Le dernier refuge des sites de streaming pirates vient de tomber, HBO a frappé en 24 heures
Les grands studios américains ont trouvé un nouveau terrain de chasse contre le streaming illégal. L’ordonnance obtenue par HBO devant la justice indienne frappe plus de 120 noms de domaine d’un seul coup. Streamzy, l’une des plateformes les plus fréquentées du secteur, a disparu dès le lendemain.

La lutte contre le streaming illégal change de méthode partout dans le monde. Les ayants droit ne se contentent plus de demander aux fournisseurs d’accès de couper une adresse précise. Ils remontent vers les intermédiaires techniques, ceux qui hébergent, résolvent ou enregistrent les noms de domaine.

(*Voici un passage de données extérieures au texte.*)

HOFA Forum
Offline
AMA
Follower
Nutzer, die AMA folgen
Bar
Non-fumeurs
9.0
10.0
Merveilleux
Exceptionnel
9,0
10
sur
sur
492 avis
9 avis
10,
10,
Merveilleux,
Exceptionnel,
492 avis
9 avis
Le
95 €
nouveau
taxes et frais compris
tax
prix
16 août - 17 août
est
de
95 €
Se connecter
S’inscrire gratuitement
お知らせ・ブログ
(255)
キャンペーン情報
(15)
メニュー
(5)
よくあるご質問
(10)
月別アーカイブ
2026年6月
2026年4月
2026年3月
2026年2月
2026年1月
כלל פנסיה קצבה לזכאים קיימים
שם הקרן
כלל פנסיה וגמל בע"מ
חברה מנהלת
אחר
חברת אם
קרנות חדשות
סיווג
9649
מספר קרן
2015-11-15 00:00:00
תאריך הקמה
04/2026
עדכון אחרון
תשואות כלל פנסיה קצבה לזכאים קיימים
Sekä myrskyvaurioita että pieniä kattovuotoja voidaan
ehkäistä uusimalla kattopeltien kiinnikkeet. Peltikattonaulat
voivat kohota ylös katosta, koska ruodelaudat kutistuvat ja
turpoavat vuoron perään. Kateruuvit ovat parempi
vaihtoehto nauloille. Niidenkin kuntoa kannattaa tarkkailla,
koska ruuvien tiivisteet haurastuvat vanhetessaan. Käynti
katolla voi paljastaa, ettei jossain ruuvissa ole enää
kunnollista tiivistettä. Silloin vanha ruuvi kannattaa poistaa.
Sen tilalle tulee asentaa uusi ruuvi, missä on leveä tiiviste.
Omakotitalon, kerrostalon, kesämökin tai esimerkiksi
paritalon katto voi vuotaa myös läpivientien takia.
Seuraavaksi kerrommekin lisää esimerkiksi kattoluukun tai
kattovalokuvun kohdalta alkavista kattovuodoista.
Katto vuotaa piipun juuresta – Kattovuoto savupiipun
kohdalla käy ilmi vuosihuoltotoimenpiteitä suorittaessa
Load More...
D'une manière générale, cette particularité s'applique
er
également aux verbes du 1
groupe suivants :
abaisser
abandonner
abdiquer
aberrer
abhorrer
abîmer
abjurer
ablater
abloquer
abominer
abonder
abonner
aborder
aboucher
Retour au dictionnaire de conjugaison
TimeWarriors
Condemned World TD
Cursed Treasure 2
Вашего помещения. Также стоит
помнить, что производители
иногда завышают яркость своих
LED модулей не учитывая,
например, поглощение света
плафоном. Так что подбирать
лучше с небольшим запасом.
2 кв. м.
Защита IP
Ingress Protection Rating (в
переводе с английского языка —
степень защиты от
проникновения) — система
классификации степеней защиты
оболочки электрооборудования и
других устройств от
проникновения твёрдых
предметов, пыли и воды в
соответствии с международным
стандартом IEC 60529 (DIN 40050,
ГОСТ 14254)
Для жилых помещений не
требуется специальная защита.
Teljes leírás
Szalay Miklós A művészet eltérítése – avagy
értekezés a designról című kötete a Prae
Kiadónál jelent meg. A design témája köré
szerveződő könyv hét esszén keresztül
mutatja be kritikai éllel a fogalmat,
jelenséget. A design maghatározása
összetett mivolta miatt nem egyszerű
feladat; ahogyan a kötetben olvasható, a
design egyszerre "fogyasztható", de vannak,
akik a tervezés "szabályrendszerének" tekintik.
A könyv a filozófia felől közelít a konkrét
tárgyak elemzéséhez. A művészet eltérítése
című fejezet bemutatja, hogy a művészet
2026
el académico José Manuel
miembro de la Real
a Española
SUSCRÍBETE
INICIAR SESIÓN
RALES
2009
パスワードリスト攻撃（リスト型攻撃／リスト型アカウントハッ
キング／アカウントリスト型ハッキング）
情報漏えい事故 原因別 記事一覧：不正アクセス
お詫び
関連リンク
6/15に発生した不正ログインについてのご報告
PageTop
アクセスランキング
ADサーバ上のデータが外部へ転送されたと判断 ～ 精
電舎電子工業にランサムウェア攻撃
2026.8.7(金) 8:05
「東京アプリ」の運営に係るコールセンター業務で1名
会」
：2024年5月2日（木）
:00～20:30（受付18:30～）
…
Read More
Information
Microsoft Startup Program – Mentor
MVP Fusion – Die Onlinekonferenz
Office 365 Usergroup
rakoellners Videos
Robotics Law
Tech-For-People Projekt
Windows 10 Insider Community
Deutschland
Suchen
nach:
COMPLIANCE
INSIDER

Le Parlement français a adopté un dispositif de coupure automatisée des flux pirates diffusés en direct. Le même mouvement s’observe ailleurs, avec des décisions dont la portée dépasse les frontières nationales.
Les bureaux d’enregistrement de noms de domaine sont devenus la cible privilégiée de cette offensive. En France, la Ligue de Football Professionnel a fait condamner les registrars Namecheap et Dynadot. HBO et plusieurs autres studios américains ont appliqué la même logique devant la justice indienne, avec une portée bien plus large. Leur action vise trente opérations de streaming pirate et toutes les adresses qu’elles utilisent pour rester en ligne.
Streamzy et plus de 120 domaines pirates tombent sous le coup d’une même décision de justice
Streamzy figure en tête de la liste des trente opérations visées par cette procédure. Selon l’ordonnance de la Haute Cour de Delhi, ces sites masquent l’identité de leurs propriétaires et diffusent des contenus très majoritairement non licenciés. Le juge Anup Jairam Bhambhani les décrit comme des plateformes dont la vocation première reste la contrefaçon. Sa décision couvre plus de 120 noms de domaine et impose aux fournisseurs d’accès indiens comme aux registrars de les bloquer. L’adresse principale de la plateforme a été mise hors service dès le lendemain.
L’extension .to protégeait depuis des années les sites de streaming pirates, faute d’outil de suspension. Le gouvernement du royaume des Tonga a confié l’infrastructure technique de son registre à la société canadienne Tucows. Les coupures sont devenues possibles, et des adresses comme cinespot.to ou cineplay.to ont été touchées à leur tour. Namecheap et Porkbun ont toutefois refusé de suspendre à l’avance tout futur domaine signalé par les studios. Les opérateurs de Streamzy redirigent déjà leurs visiteurs vers une adresse en .org.